Forum Topics CAA CAA CEO Meeting

Pinned straw:

Added a month ago

When a company trades below its net tangible asset value, let alone a profitable, dividend-paying one with a 90yr history, it feels too good to be true. And maybe it is? The market can do some dumb things at times, but it is not often that dumb. So while I think Capral is interesting in a lot of ways, it is something my spidey senses say I should approach carefully.

I am certainly not trying to frame it in a negative light. It really could be a great buy at current prices. I am just very curious as to what is so bad about it that the market does not like. Because if the market is being overly pessimistic, maybe there's an opportunity here.

In a lot of ways, the answer seems somewhat obvious. It is capital heavy, low margin, cyclical, and exposed to commodity and FX price fluctuations. It competes against players that benefit from much lower costs and carries negative ESG connotations given the carbon intensity of its sector. Oh, and as Tony said, the company very nearly went bankrupt 17 years ago thanks to some poor decisions.

But in a way, it is because those are all so obvious that you start to wonder not if the negatives are real, but if they have been accounted for too much.

The counter-argument could be that the board has learned its lesson, has built a fortress balance sheet, and is making productivity-enhancing investments that will strengthen its footing. This should allow it to ride out any near-term headwinds such that it can benefit from an inevitable, but hard to time, building boom to address the property shortfall. Because of tax losses, they also will not be paying any tax for another four to five years.

Also, the trailing PE is in the single digits and shares have a bit of a bid under them in a thinly traded market thanks to the buyback program.

It's a tough one. Keen to hear what otehrs think.

Transcript is here: Capral transcript.pdf

Dominator
Added a month ago

Thanks @Strawman for organising the meeting and asking all my questions.

I often ask the question too. What am I missing this seems too obvious? But I'm starting to realise this is often a good time to invest as long has you have a clear understanding of the risks and where you may be wrong. I find its best to have some KPIs that will show you are right over time and get out if your version of the story is wrong. Some examples for me in recent times:

  • I started buying Google at around $100 because I didn't believe search would go away because of AI and the data they have is extremely valuable for creating models. They also have their own TPUs so aren't paying Nvidia premium on all chips they buy.
  • One I missed recently because it was "too obvious" was Micron (MU). Share price is up 700-800% as of today (less than 1 year).
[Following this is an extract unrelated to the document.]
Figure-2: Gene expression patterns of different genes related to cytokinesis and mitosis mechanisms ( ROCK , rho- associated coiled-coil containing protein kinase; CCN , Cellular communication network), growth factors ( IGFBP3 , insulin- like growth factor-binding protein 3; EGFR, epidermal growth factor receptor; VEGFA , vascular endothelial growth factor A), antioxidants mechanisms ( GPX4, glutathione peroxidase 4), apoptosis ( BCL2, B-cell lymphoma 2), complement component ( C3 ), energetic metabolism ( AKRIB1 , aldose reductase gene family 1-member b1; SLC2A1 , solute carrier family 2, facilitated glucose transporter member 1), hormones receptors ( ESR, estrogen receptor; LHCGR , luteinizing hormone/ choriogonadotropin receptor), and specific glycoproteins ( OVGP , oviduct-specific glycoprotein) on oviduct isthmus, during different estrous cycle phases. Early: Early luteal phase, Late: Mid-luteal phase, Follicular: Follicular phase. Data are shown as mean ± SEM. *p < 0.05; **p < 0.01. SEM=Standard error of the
Saw some information about how there will be a shortage and thought all the people in the know would have bought by now if this was real! Basically it has done an NVIDIA since and NTM PE is still under 10... Still a good time to buy? No idea...


So what does this have to do with Capral?

To me for Capral the "it's obvious" was:

  • What my returns are going to be. All they need to do is go sideways! At the current PE of just under 6 you are getting "owner earnings" of 16.6+%. That's not adjusting for the cash, so EV/E is even more. Probably in 20%.
  • Management is backstopping the share price with a buy back below NTA, has heaps of cash to execute the buy back.
  • Capral isn't going under quickly. They have a pile of spare cash ready to go.
  • Underfollowed, boring, previous near death experience and disregarded is why no one wants to buy.
  • You cant recreate this business without very significant capital and no one is likely going to spend that amount of money to compete with such a low margin business.


I see my Capral investment as a case of heads I win at least my required return of 15%pa compound (if not more) and tails I loss a little give the NTA backstop. Currently this "very boring business" has returned me 22%pa in RL beating my expectations.

When am I out:

  • Management capital allocation changes - I want to see distributions back.
  • Long term share price trend line broken - trading rules I run by and given the NTA backstop this shouldn't be broken without decline in the business.
  • Significant deterioration in the business. IE it has to go worse than sideways.